** Exercise materials follows **

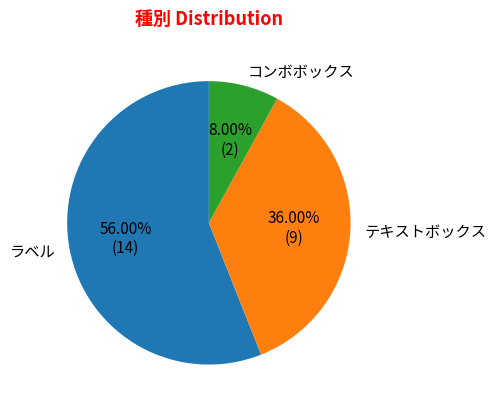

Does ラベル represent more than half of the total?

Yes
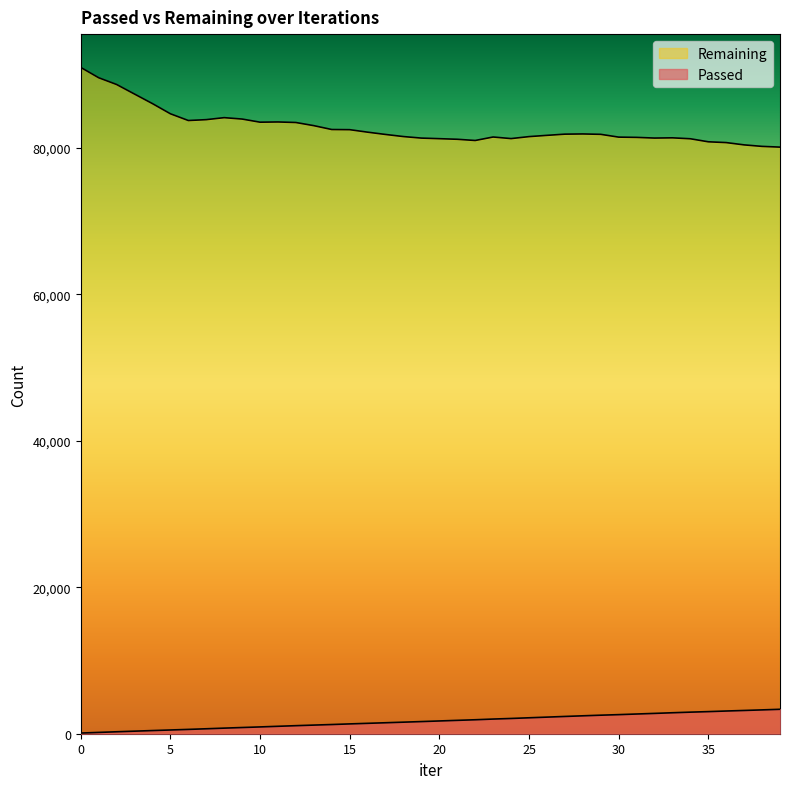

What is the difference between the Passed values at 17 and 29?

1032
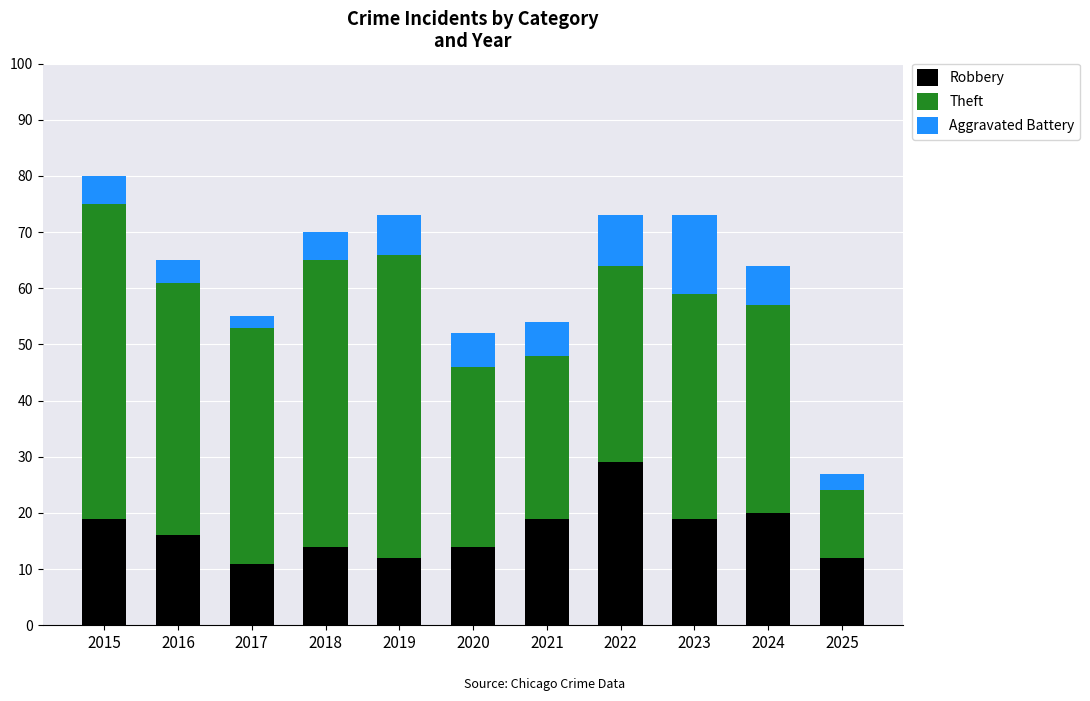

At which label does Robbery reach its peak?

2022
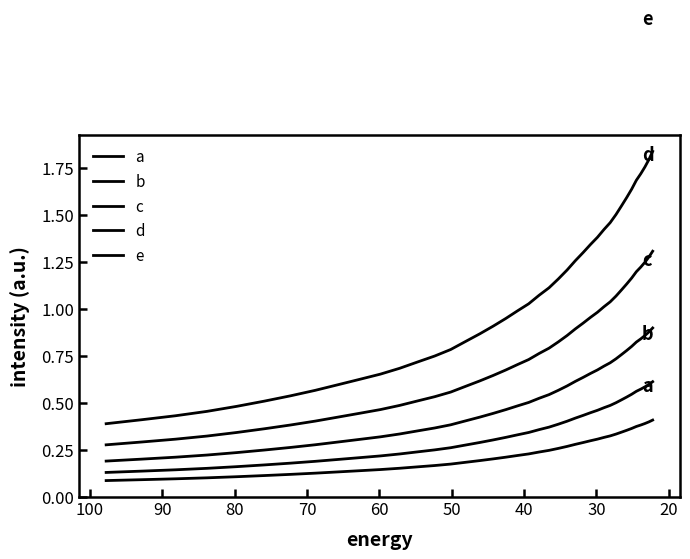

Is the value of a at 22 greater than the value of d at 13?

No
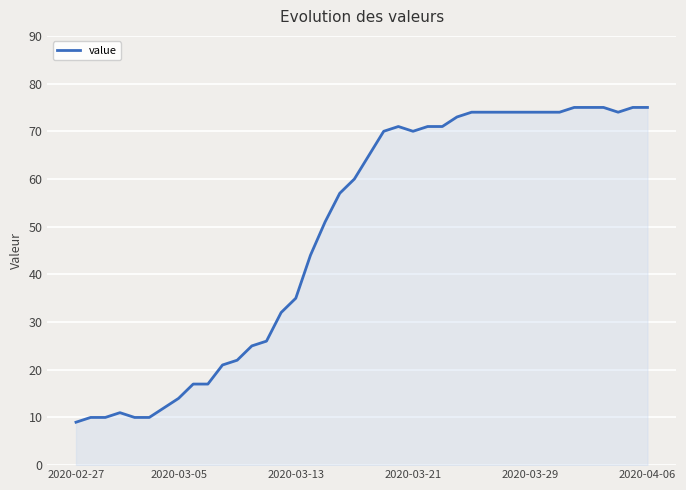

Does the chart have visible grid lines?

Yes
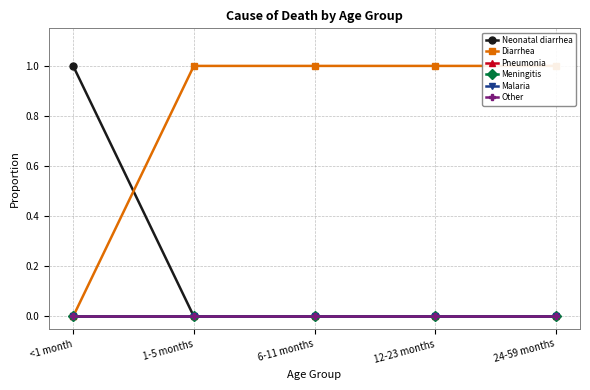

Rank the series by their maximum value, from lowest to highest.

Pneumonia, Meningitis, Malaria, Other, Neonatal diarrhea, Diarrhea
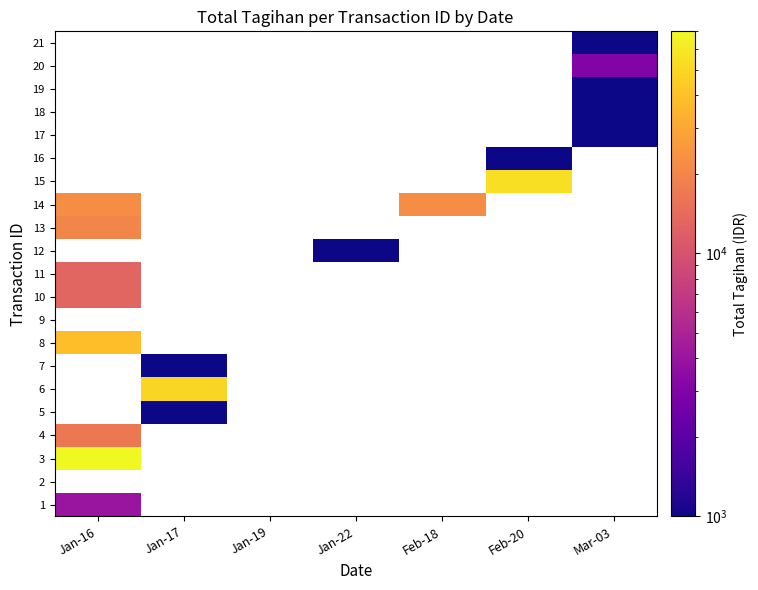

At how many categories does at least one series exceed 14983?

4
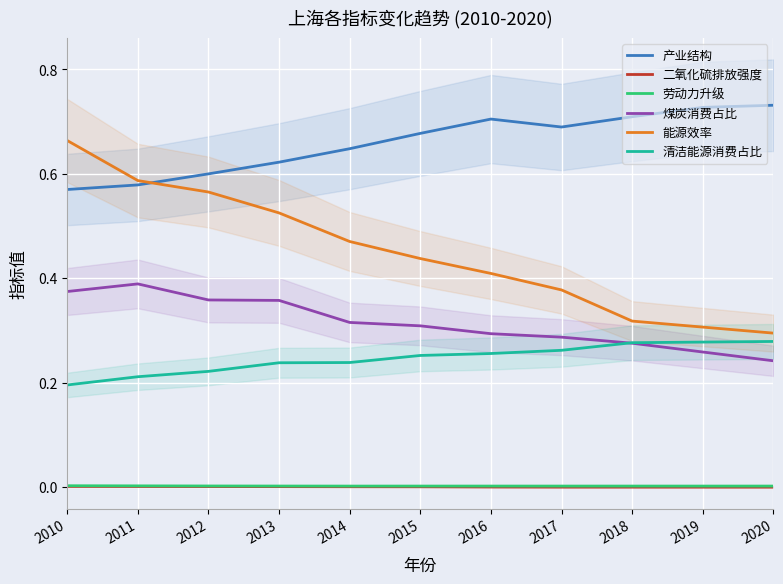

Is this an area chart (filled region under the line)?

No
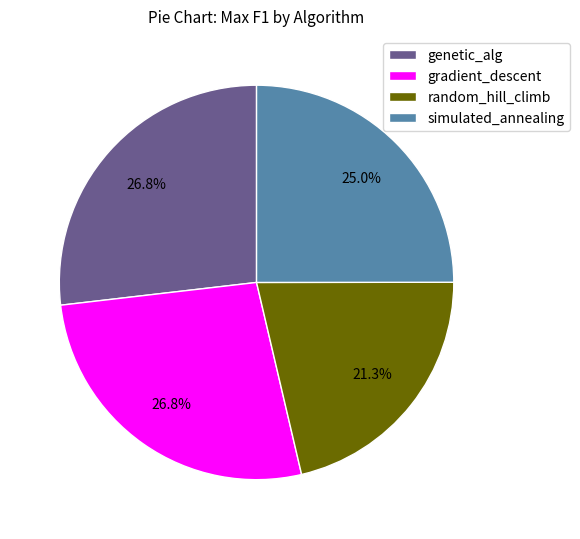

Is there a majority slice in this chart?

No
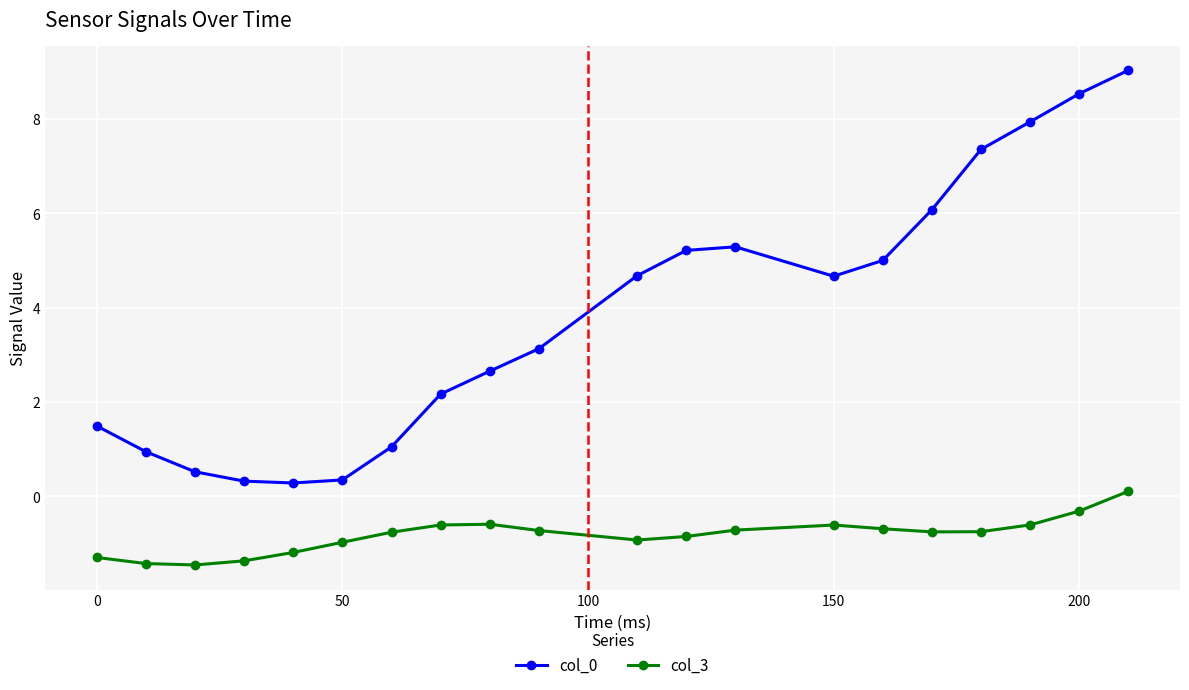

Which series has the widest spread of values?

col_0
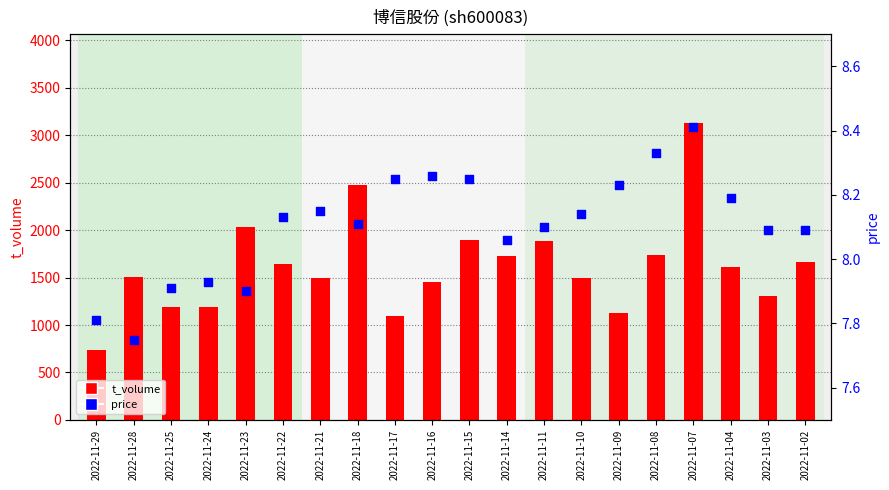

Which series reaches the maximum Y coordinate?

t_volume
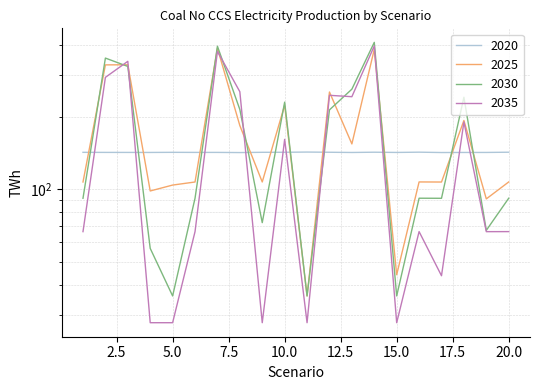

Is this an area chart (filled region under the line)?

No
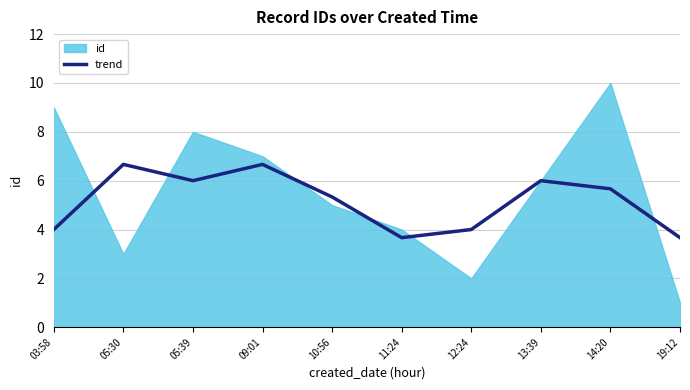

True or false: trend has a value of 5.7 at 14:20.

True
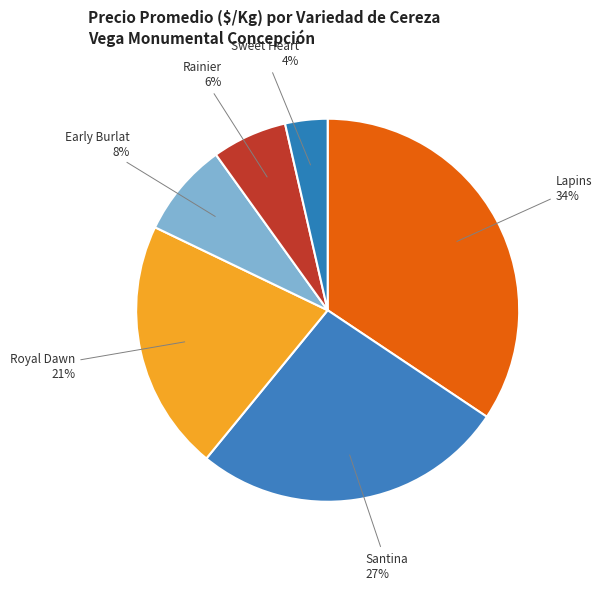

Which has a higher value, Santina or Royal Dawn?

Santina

** End of Exercise materials **

**What you need to do**
Repeat the lines word for word, starting at the line containing "Which series has the widest spread of values?" and continuing through the final line, with both included. Leave the pictures out.

**Response to the task**
Which series has the widest spread of values?

col_0

Which series reaches the maximum Y coordinate?

t_volume

Is this an area chart (filled region under the line)?

No

True or false: trend has a value of 5.7 at 14:20.

True

Which has a higher value, Santina or Royal Dawn?

Santina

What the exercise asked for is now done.